Hadley stared at the simulations for a moment. ‘We can’t better what their engineers did a thousand years ago. Not with the materials available to them, we can’t, for all our microchips and megabytes. Form and function perfectly combined, the longship. It was a staggering feat of design and execution.’
Frank Hadley wore chinos and a pale-blue cotton shirt on a tall and youthfully slender frame. His iron-grey hair was finger-combed back carelessly from a side parting. He had a sparkly look, the twinkle of a ladies’ man. In that, he wasn’t so dissimilar from my father. But his face lacked the strength of character, the firmness of jaw, the star quality, if you will, that my father’s face had always
possessed in such apparent depth. In isolation he would have carried a certain male glamour. In the same room as my father, this was outshone. Comparing the two of them was like comparing Peter Lawford to Cary Grant.
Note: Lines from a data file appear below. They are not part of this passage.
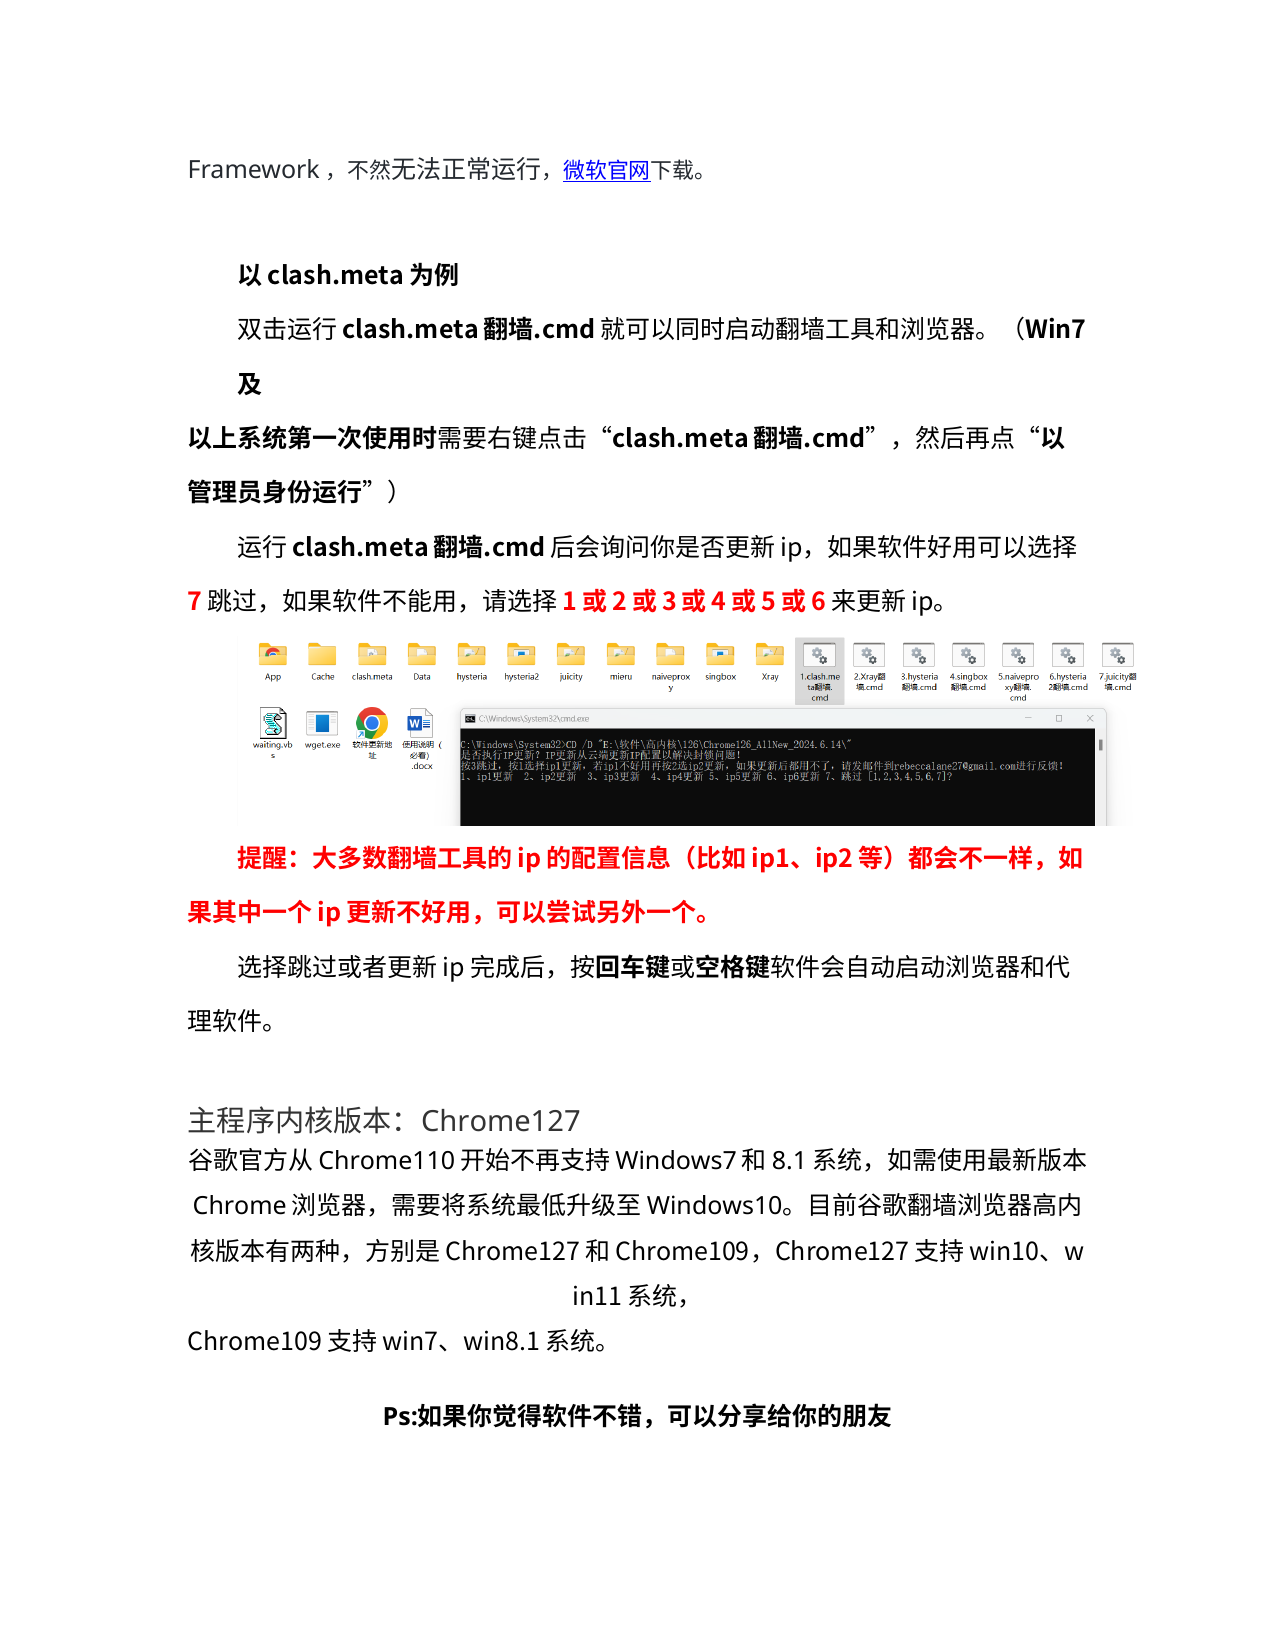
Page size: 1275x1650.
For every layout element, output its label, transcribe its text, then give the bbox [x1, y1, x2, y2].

picture [237, 636, 1138, 826]
text 选择跳过或者更新ip完成后，按回车键或空格键软件会自动启动浏览器和代理软件。 [187, 947, 1087, 1038]
text 以上系统第一次使用时需要右键点击“clash.meta翻墙.cmd”，然后再点“以管理员身份运行”） [187, 418, 1087, 509]
text 注意：第一次使用clash.meta、Xray、hysteria工具时，需要安装最新版NET Framework ，不然无法正常运行，微软官网下载。 [187, 150, 391, 186]
text 双击运行clash.meta翻墙.cmd就可以同时启动翻墙工具和浏览器。（Win7及 [237, 310, 1087, 400]
text 谷歌官方从Chrome110开始不再支持Windows7和8.1系统，如需使用最新版本Chrome浏览器，需要将系统最低升级至Windows10。目前谷歌翻墙浏览器高内核版本有两种，方别是Chrome127和Chrome109，Chrome127支持win10、win11系统， [187, 1140, 1087, 1313]
text 运行clash.meta翻墙.cmd后会询问你是否更新ip，如果软件好用可以选择7跳过，如果软件不能用，请选择1或2或3或4或5或6来更新ip。 [187, 527, 1087, 618]
text Chrome109支持win7、win8.1系统。 [187, 1322, 1087, 1358]
text 主程序内核版本：Chrome127 [187, 1098, 1087, 1140]
text 提醒：大多数翻墙工具的ip的配置信息（比如ip1、ip2等）都会不一样，如果其中一个ip更新不好用，可以尝试另外一个。 [187, 838, 1087, 929]
text 注意：第一次使用clash.meta、Xray、hysteria工具时，需要安装最新版NET Framework ，不然无法正常运行，微软官网下载。 [541, 150, 1087, 186]
text 以clash.meta为例 [187, 255, 1087, 292]
text Ps:如果你觉得软件不错，可以分享给你的朋友 [187, 1397, 1087, 1433]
My father said, ‘An unlucky vessel to a boatbuilder such as yourself is surely as the concept of a haunted house to a modern architect. It isn’t just an anachronism. It’s worse even than an absurdity. It’s an affront. An insult.’
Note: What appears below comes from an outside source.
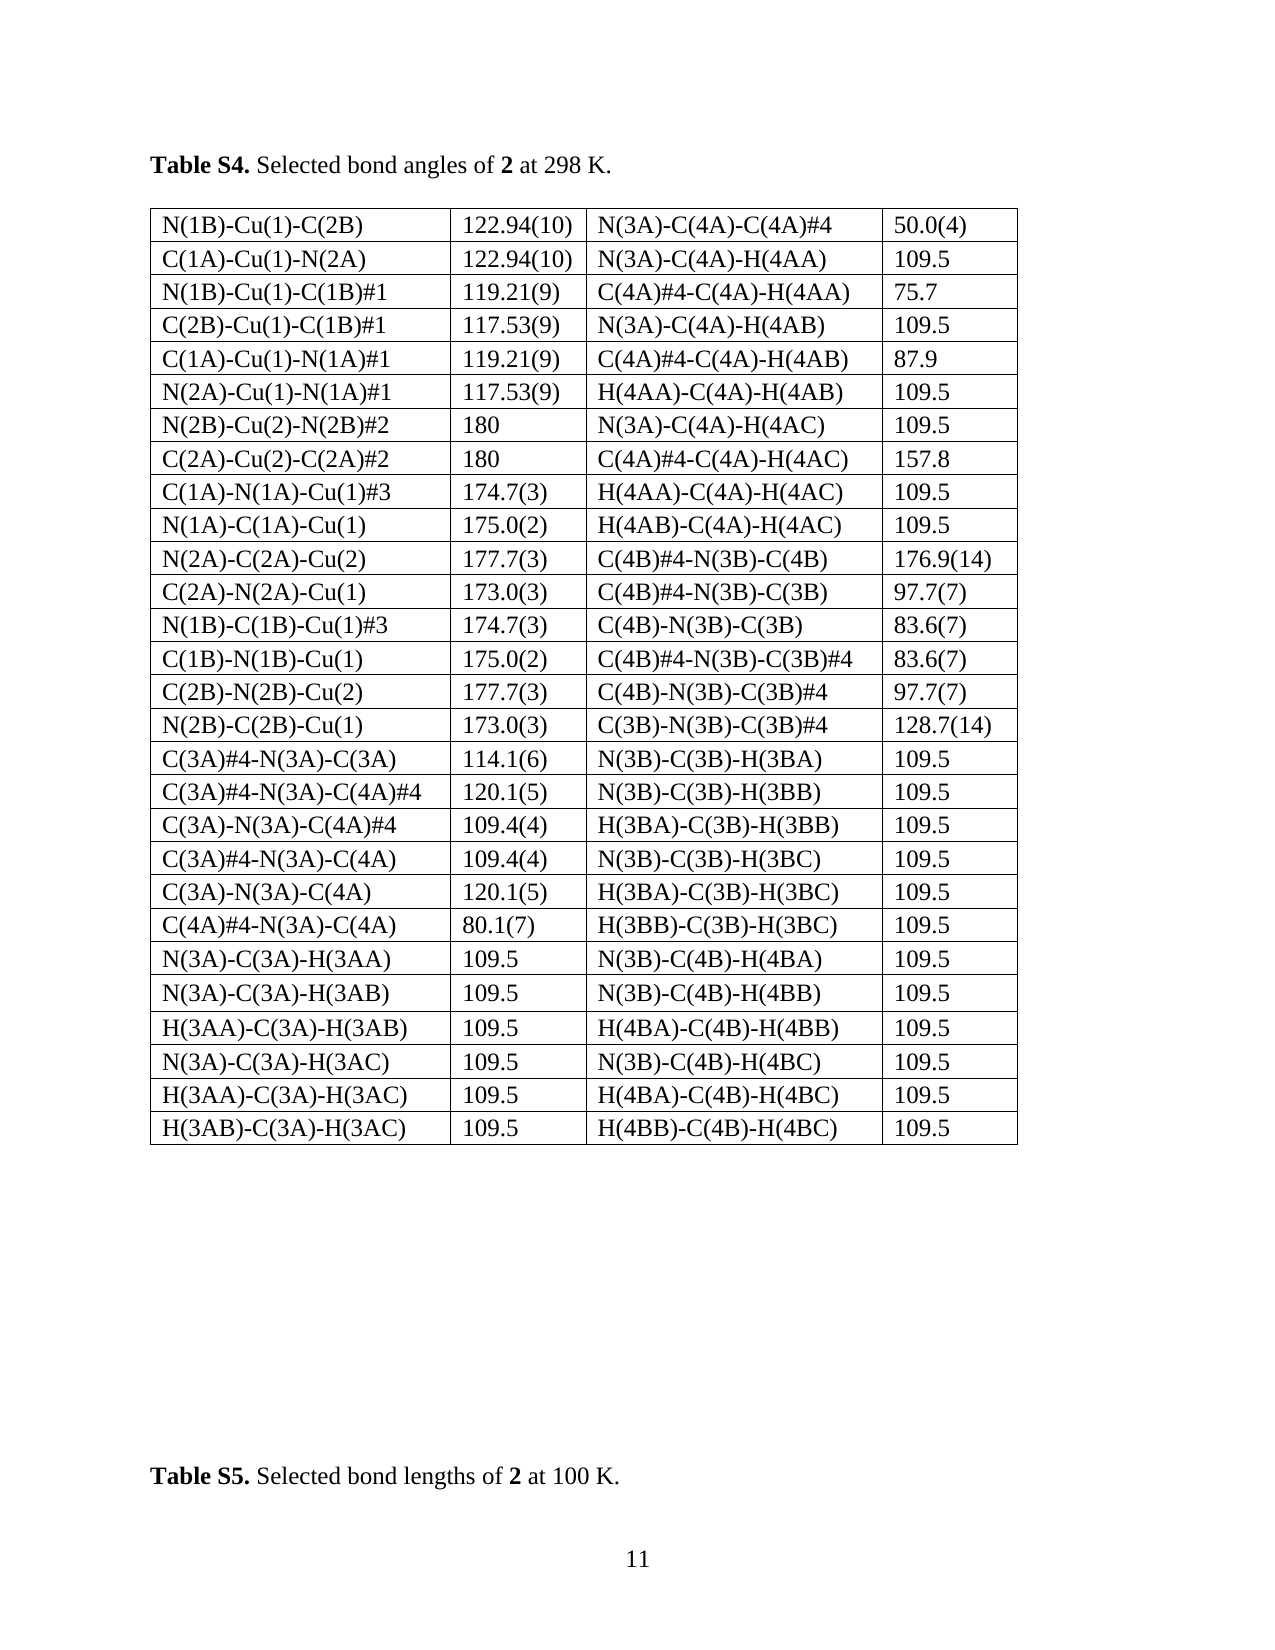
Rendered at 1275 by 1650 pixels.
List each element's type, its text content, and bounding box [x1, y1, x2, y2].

Hadley dragged his eyes away from his bank of screens. But he would not meet my father’s gaze. He looked down at his hands, linked on the desk. ‘My thoughts on the matter are immaterial, Mr Stannard.’
‘Magnus, please,’ my father said.
‘Magnus, then. My thoughts on the subject of unlucky boats are really neither here nor there if I can’t get the men to come through the gate for their shift.’
‘Get different men.’
Hadley stood. He turned his back on us and looked out of the window at the view through the rain-bleared window, at the lowering sky and the sullen outline of my father’s prize, under its tarpaulin. ‘You were here when the fatality occurred, Magnus. You were watching the operation. I cannot find either engineer or accident investigator who can justify or explain to me why there should have been a fraction of slack in that rogue hawser.’
‘Rogue,’ my father repeated. He said the word in a neutral voice, as thought it were foreign and he was merely trying out the sound of it.
‘Yet despite the consistent and enormous tension it was under, it discovered the length and elasticity to loop around a man’s arm and severe it.’
‘Heavy engineering is dangerous work,’ my father said. ‘I understand a fund has been established at the yard for the poor fellow.’
‘It has.’
‘And I will contribute to it,’ my father said. ‘Generously.’
‘You saw his feet thrum on the deck, his dance of death in his own spreading pool of blood.’
‘It will be interesting to see how a man of your professional reputation deals with the tabloid press interpretation of this peasant witchcraft revival.’